I need to parse a logfiles that contains FIX protocol messages.

Each line contains header information (timestamp, logging level, endpoint), followed by a FIX payload.

I've used regex to parse the header information into named groups. E.g.:

 <?P<datetime>\d{2}/\d{2}/\d{2} \d{2}:\d{2}:\d{2}.\d{6}) (?<process_id>\d{4}/\d{1,2})\s*(?P<logging_level>\w*)\s*(?P<endpoint>\w*)\s*

I then come to the FIX payload itself (^A is the separator between each tag) e.g:

8=FIX.4.2^A9=61^A35=A...^A11=blahblah...

I need to extract specific tags from this (e.g. "A" from 35=, or "blahblah" from 11=), and ignore all the other stuff - basically I need to ignore anything before "35=A", and anything after up to "11=blahblah", then ignore anything after that etc.

I do know there a libraries that might be able to parse each and every tag (http://source.kentyde.com/fixlib/overview), however, I was hoping for a simple approach using regex here if possible, since I really only need a couple of tags.

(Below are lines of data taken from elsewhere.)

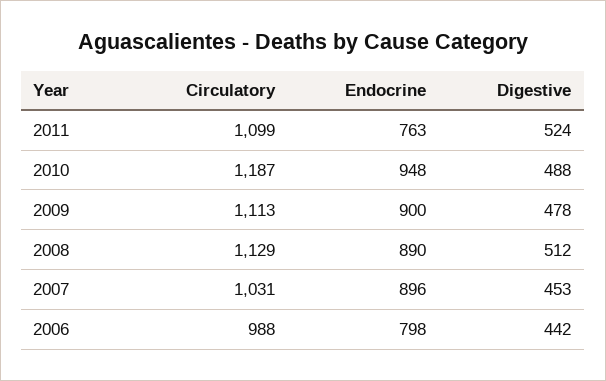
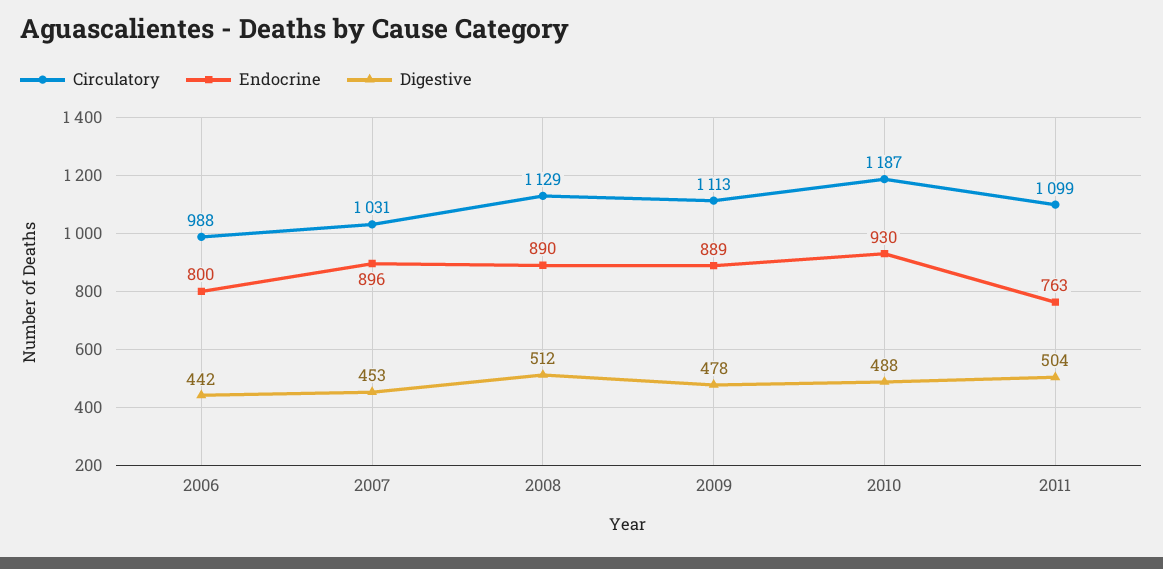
Digestive, 2011: 524 -> 504
Endocrine, 2010: 948 -> 930
Endocrine, 2009: 900 -> 889
Endocrine, 2006: 798 -> 800

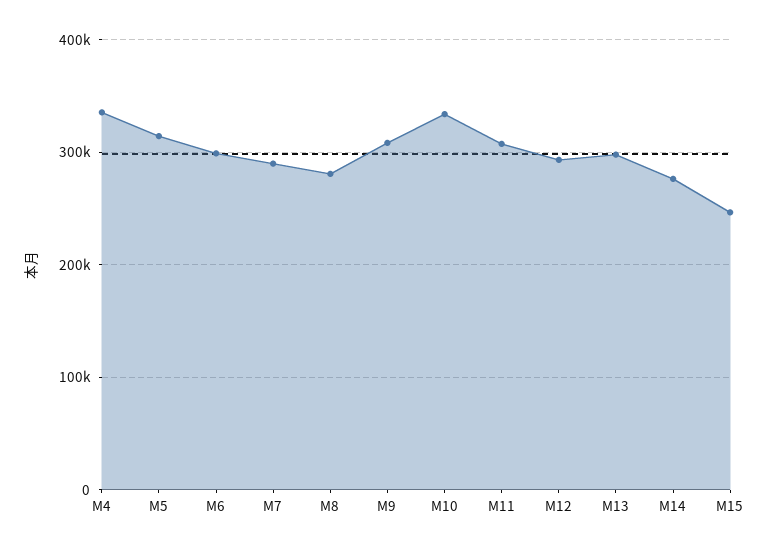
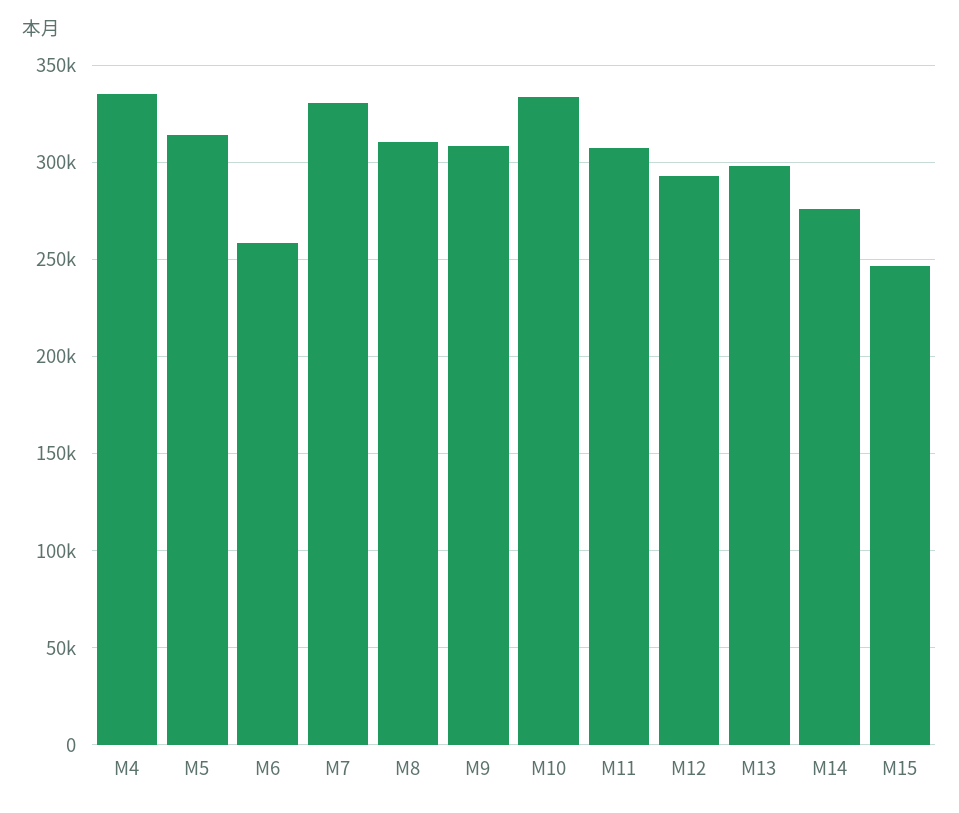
M6: 300000 -> 260000
M7: 290000 -> 330000
M8: 280000 -> 310000

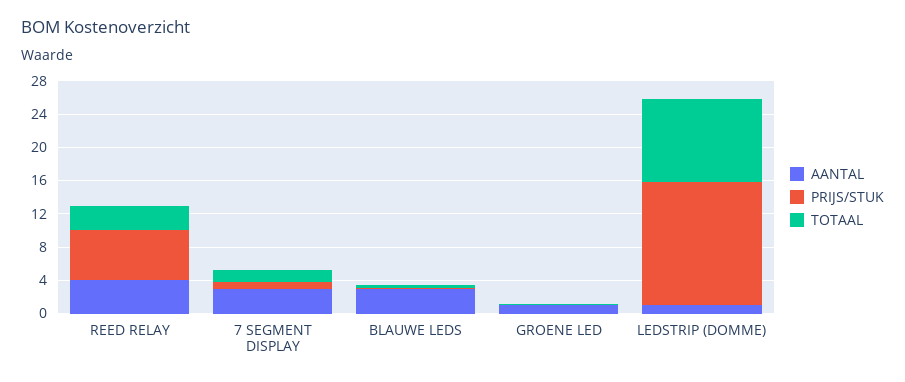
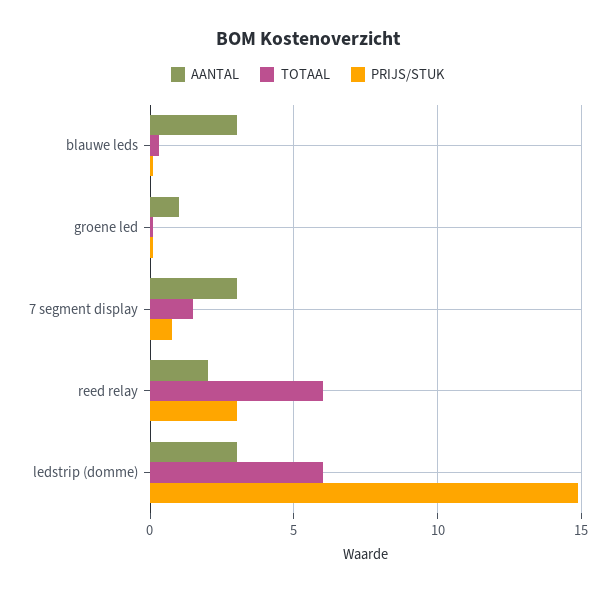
AANTAL, REED RELAY: 4 -> 2
PRIJS/STUK, REED RELAY: 6 -> 3
TOTAAL, REED RELAY: 3 -> 6
AANTAL, LEDSTRIP (DOMME): 1 -> 3
TOTAAL, LEDSTRIP (DOMME): 10 -> 6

Is there a good way in regex to extract the tags I require?

Cheers, Victor

回答1:

Use a regex tool like expresso or regexbuddy.
Why don't you split on ^A and then match ([^=])+=(.*) for each one putting them into a hash? You could also filter with a switch that by default won't add the tags you're uninterested in and that has a fall through for all the tags you are interested in.

回答2:

No need to split on "\x01" then regex then filter. If you wanted just tags 34,49 and 56 (MsgSeqNum, SenderCompId and TargetCompId) you could regex:

dict(re.findall("(?:^|\x01)(34|49|56)=(.*?)\x01", raw_msg))

Simple regexes like this will work if you know your sender does not have embedded data that could cause a bug in any simple regex. Specifically:

No Raw Data fields (actually combination of data len and raw data like RawDataLength,RawData (95/96) or XmlDataLen, XmlData (212,213)
No encoded fields for unicode strings like EncodedTextLen, EncodedText (354/355)

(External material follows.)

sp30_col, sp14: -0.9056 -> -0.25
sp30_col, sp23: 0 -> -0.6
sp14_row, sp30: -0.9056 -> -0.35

To handle those cases takes a lot of additional parsing. I use a custom python parser but even the fixlib code you referenced above gets these cases wrong. But if your data is clear of these exceptions the regex above should return a nice dict of your desired fields.

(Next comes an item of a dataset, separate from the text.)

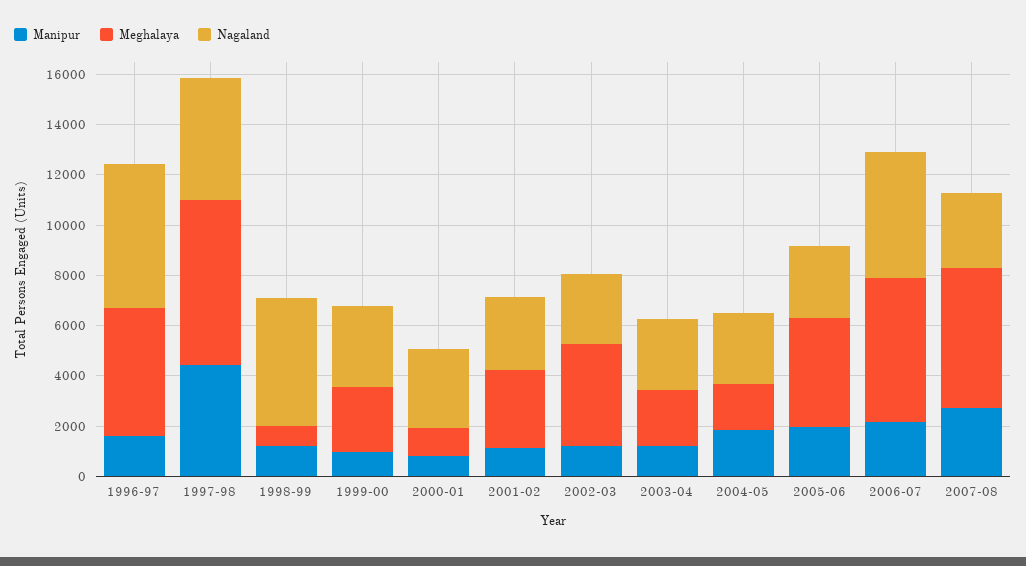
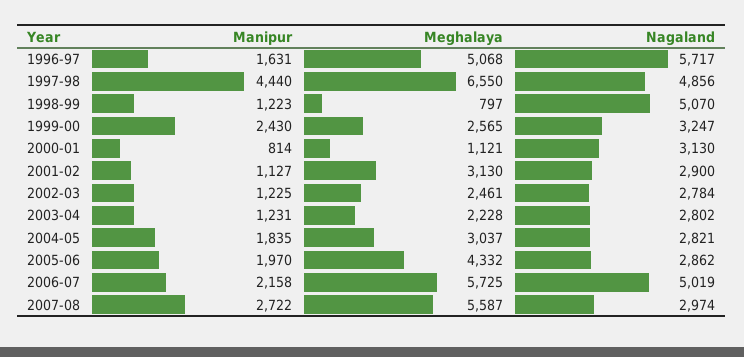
Manipur, 1999-00: 1000 -> 2430
Meghalaya, 2002-03: 4000 -> 2461
Meghalaya, 2004-05: 2000 -> 3037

Edit: I've left the above regex as-is but it should be revised so that the final match element be (?=\x01). The explanation can be found in @tropleee's answer here.

回答3:

^A is actually \x{01}, thats just how it shows up in vim. In perl, I had done this via a split on hex 1 and then a split on "=", at the second split, value [0] of the array is the Tag and value [1] is the Value.